The Platform Gap: Why Professors and Students Are Not on the Same Social Media Page
The Platform Gap: Why Professors and Students Are Not on the Same Social Media Page
If you asked a group of college students which social media platform they use most, and then asked their professors the same question, you would almost certainly get two very different answers. That gap is not just a generational curiosity. It has real consequences for how learning happens, how professional identity develops, and whether higher education is actually preparing students for the networked professional world they are about to enter.
Where Students Live Online
For most students, the default platforms are Instagram, TikTok, Snapchat, and GroupMe. These are tools built for immediacy, visual communication, and low-stakes peer interaction. They are fast, informal, and deeply social in a way that feels natural rather than performed. The algorithm rewards entertainment and relatability. The community is made up of people you already know or people who share your aesthetic and sense of humor. There is very little professional risk involved in showing up there.
Students are not choosing these platforms out of laziness or ignorance. They are choosing them because they work for the kind of communication those platforms were designed to support. The problem arises when those same habits get carried into spaces that require a fundamentally different kind of engagement.
Where Professors Live Online
Professors, on the other hand, tend to gravitate toward platforms that align with their professional identity and workflow. ResearchGate for sharing publications. Academia.edu for visibility in scholarly communities. LinkedIn for professional networking and institutional announcements. Email listservs that have existed since before most of their students were born.
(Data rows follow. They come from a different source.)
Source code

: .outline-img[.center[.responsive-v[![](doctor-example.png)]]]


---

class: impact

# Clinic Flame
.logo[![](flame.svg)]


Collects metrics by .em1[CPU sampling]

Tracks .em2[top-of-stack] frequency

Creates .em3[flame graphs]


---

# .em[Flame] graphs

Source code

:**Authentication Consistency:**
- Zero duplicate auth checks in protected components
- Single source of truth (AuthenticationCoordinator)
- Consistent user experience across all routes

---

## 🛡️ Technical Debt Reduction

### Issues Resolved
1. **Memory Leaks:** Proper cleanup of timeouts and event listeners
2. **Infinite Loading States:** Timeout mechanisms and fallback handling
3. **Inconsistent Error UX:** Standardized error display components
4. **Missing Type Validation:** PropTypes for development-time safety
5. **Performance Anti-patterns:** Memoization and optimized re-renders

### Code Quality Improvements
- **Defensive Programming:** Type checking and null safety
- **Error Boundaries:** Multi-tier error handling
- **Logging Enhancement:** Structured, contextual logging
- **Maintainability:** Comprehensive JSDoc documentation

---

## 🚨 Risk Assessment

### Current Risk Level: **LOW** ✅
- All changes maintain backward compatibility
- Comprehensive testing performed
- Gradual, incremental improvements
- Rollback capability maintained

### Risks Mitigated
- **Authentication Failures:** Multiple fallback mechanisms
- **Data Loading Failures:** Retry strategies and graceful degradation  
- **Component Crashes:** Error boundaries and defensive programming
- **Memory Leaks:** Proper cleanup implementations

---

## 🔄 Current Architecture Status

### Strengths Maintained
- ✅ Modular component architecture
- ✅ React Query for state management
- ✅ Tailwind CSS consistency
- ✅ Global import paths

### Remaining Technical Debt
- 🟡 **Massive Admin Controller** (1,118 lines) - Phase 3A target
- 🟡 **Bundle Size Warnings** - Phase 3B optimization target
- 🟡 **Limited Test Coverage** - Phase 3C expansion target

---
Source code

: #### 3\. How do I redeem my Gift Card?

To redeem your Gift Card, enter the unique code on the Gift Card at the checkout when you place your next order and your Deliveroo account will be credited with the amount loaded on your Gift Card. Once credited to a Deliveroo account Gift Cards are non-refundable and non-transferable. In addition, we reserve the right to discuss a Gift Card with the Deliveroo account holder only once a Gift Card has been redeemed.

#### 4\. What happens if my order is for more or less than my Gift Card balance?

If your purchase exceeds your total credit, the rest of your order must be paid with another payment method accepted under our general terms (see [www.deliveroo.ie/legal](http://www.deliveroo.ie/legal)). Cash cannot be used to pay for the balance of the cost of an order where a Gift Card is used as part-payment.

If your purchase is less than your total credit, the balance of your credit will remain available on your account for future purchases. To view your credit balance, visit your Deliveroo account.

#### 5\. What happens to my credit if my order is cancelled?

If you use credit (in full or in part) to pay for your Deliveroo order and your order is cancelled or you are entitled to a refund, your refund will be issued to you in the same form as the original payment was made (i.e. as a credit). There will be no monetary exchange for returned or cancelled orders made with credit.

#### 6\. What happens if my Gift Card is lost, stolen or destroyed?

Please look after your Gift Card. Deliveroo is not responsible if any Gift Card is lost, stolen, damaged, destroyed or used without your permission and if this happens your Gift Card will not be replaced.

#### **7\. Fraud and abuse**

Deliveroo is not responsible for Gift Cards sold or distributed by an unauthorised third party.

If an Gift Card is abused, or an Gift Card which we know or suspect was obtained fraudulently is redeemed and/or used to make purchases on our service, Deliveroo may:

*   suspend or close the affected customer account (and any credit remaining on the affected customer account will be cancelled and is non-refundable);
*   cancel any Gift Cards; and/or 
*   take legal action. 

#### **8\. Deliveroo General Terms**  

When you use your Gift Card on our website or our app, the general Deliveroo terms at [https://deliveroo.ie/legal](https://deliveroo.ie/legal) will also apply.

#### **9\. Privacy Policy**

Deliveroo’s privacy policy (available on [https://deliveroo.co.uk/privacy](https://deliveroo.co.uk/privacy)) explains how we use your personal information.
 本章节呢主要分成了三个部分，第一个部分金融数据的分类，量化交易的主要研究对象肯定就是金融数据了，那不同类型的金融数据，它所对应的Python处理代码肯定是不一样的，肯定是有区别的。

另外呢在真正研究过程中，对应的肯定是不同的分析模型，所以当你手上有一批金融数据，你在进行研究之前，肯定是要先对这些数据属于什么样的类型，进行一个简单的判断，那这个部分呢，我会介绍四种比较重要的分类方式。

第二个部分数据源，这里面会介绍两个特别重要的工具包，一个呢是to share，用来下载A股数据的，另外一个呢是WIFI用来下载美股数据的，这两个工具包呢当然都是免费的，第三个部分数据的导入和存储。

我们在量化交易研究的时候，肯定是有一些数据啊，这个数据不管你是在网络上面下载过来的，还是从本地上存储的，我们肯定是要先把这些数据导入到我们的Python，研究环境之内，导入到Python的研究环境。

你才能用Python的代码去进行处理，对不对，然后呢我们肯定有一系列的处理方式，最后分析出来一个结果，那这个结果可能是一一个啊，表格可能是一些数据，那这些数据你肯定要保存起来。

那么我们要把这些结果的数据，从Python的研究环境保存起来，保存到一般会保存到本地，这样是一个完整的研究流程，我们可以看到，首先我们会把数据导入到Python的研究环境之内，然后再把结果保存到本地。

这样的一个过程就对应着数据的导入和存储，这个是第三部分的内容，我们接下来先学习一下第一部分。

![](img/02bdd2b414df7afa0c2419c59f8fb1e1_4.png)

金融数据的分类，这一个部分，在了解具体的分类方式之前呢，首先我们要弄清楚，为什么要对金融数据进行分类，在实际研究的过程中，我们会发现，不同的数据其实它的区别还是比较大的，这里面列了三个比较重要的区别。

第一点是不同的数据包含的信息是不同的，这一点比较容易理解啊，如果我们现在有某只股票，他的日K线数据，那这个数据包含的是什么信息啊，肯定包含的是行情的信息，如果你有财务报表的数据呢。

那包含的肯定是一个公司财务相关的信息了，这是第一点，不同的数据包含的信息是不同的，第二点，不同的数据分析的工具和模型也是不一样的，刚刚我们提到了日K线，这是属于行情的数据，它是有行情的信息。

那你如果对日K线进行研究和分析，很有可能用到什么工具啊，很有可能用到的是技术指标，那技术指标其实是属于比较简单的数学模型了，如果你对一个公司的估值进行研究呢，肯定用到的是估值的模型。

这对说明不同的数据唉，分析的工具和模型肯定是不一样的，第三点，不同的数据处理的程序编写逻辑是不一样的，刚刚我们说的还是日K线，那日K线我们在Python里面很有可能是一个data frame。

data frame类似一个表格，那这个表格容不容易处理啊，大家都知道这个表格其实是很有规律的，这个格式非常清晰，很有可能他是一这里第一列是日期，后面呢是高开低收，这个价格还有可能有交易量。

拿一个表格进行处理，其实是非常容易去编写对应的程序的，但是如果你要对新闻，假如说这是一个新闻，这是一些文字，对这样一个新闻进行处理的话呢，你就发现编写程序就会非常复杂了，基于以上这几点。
Some have embraced Twitter or X as a space for public intellectual discourse, though that platform's recent instability has pushed many toward Bluesky or Mastodon.
What these platforms have in common is a slower pace, a higher threshold for contribution, and a stronger emphasis on credibility and professional positioning. They reward depth over virality. They are built for people who have already accumulated a professional identity and are looking to extend it, not for people who are still figuring out who they are in their field.
The Awareness Gap
Here is where it gets interesting. Most students are aware that LinkedIn exists and that it is supposed to be important for their careers. They know professors and employers use it. They might even have a profile they created during a career services workshop and have not touched since. But knowing a tool exists and knowing how to use it in a way that actually builds professional relationships are two completely different things.
The same gap exists in reverse for some professors. Many are aware that students are on Instagram and TikTok but have little practical understanding of how those communities function, what norms govern them, or what kinds of knowledge activities are actually happening there. The result is a kind of mutual incomprehension, where each group knows the other's tools exist but lacks the fluency to bridge the distance.
What Higher Education Is Getting Wrong
The mistake most institutions make is treating social media as a topic to cover rather than a skill to develop. A one-time LinkedIn workshop does not build networked professional fluency any more than a single lecture on writing produces good writers. Students need guided, low-stakes opportunities to practice professional networking before the stakes are real, before they are applying for jobs or pitching research to collaborators they have never met.
What is needed is not more tool tutorials. It is deliberate design, whether through design-thinking sprints, collaborative projects that require professional platform engagement, or assignments that ask students to build and reflect on their networked presence over time. The first professional LinkedIn interaction is deeply uncomfortable for most students precisely because no one walked them through it. They have been told the platform matters without ever being shown what meaningful participation there actually looks like.
Closing the Gap
The generational platform gap is real, but it is not insurmountable. What it requires is professors who are willing to meet students in their discomfort around professional tools, and institutions that design learning experiences which actively scaffold that transition rather than assuming it will happen on its own.
Students default to Instagram and GroupMe because those platforms feel safe and familiar. LinkedIn feels like a performance in a language they have not fully learned. The job of higher education is not to mock that discomfort or ignore it, but to design the bridge between the two and walk across it together.
Do you think universities are doing enough to prepare students for professional networked environments? Or does the responsibility fall more on students to figure it out themselves?